Fire @ Joe’s, unlikely rescue, reluctant hero. What is Nick Brennan hiding?
Ava’s pulse picked a fight with her breathing, both of them speeding up in her ears. The instinct that had drawn her to Brennan’s story in the first place had been spot-on, and the more she unwittingly discovered, the more she realized the gut-wrenching truth.
Now more than ever, Brennan was still the story of the decade.
“Hey, Ava. You okay down there?” The masculine voice coming from the entryway of Ava’s cubicle startled her despite its gentle delivery, and her head whipped up as she slammed the cover of the book splayed beneath her fingers.
“What? Ow!” Crap, that had hurt. “Oh, Ian. You took me by surprise.”
“Sorry.” The sheepish pull of her coworker’s smile suggested he really meant the apology. “I didn’t know anyone was still here. I was actually just walking by on my way out. Are you working on a story?”

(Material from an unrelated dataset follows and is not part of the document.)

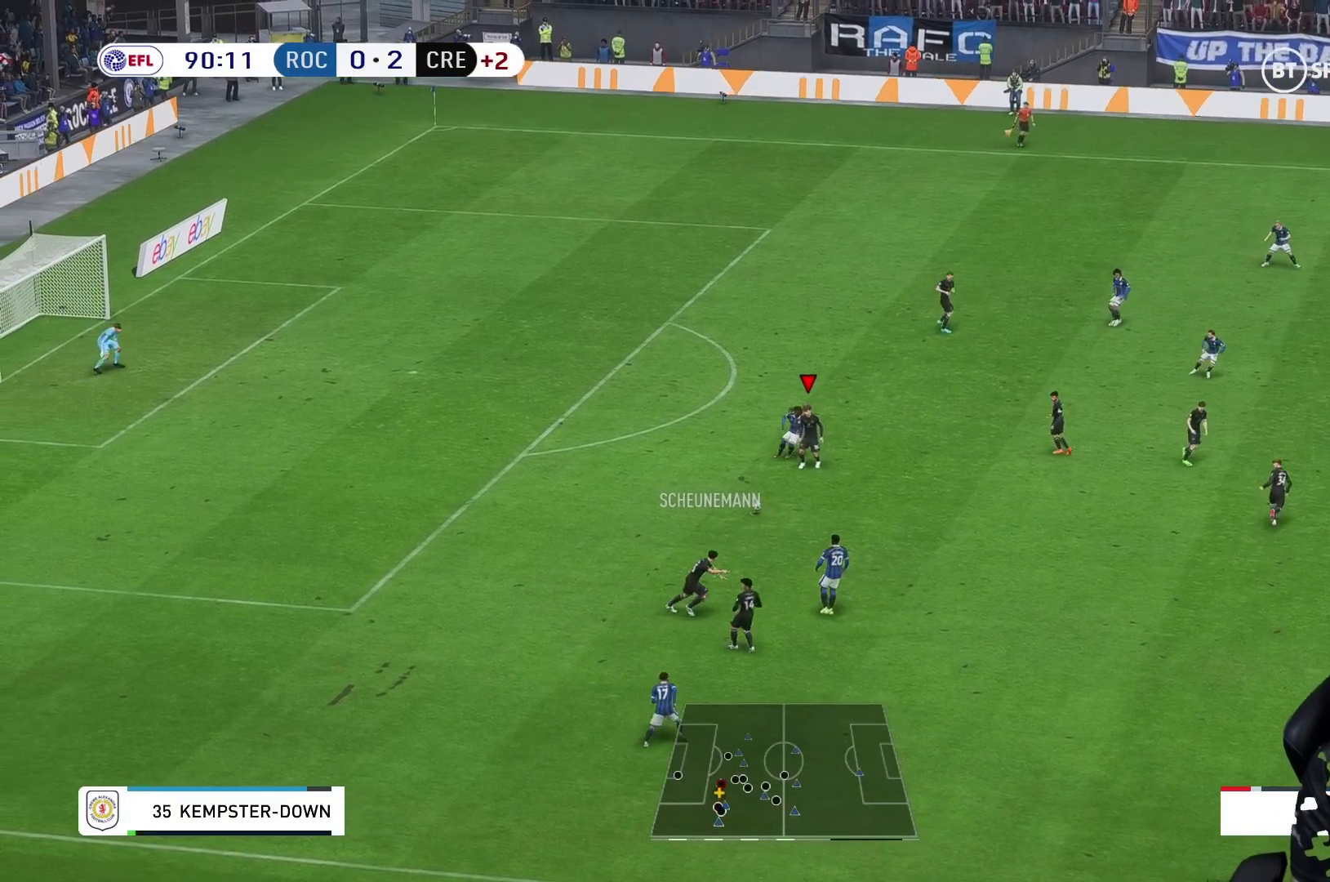
{"buttons": [], "left_stick": "right", "right_stick": "center", "events": [[17, "A", "down"], [117, "A", "up"], [417, "left_stick", "right"]]}
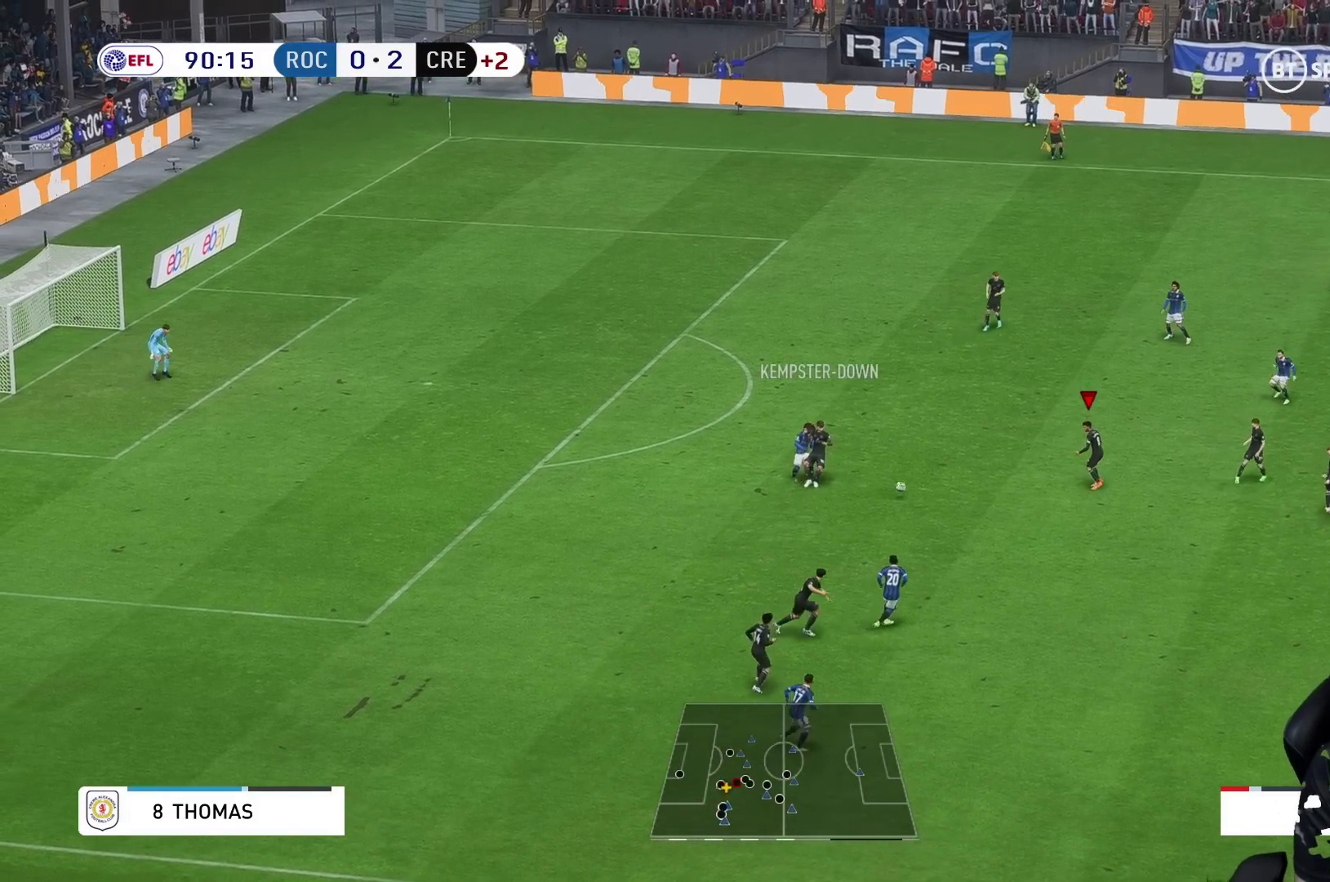
{"buttons": [], "left_stick": "down-right", "right_stick": "center", "events": [[300, "left_stick", "down-right"]]}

His eyes dipped to her notebook in a pointed glance, and her gut knotted in an instinctive response.
“Nothing solid, really. Just brainstorming.”
“Oh.” Ian’s face twitched in what looked suspiciously like disappointment, sending Ava’s hackles into get-up-and-go mode. “Well, can I give you a hand off the floor?”
Ian took a step closer, arm extended, but Ava jumped up and hugged her notes to her chest in a semiprotective hold.
“I’m all set, but thank you.” Of course, from his vantage point at the front of her cubicle, Ian couldn’t have read the pages in her book any more than he’d have been able to read her mind, but still. As nice as Ian seemed, he was Gary’s golden boy. A girl couldn’t be too careful.
“Ah. Right, then.” Ian rocked back on the heels of his loafers as if turning to make his way through the deserted newsroom, but at the last second, he swung back toward her. “Hey, really nice work on that exclusive you did last week, by the way. It was a great piece.”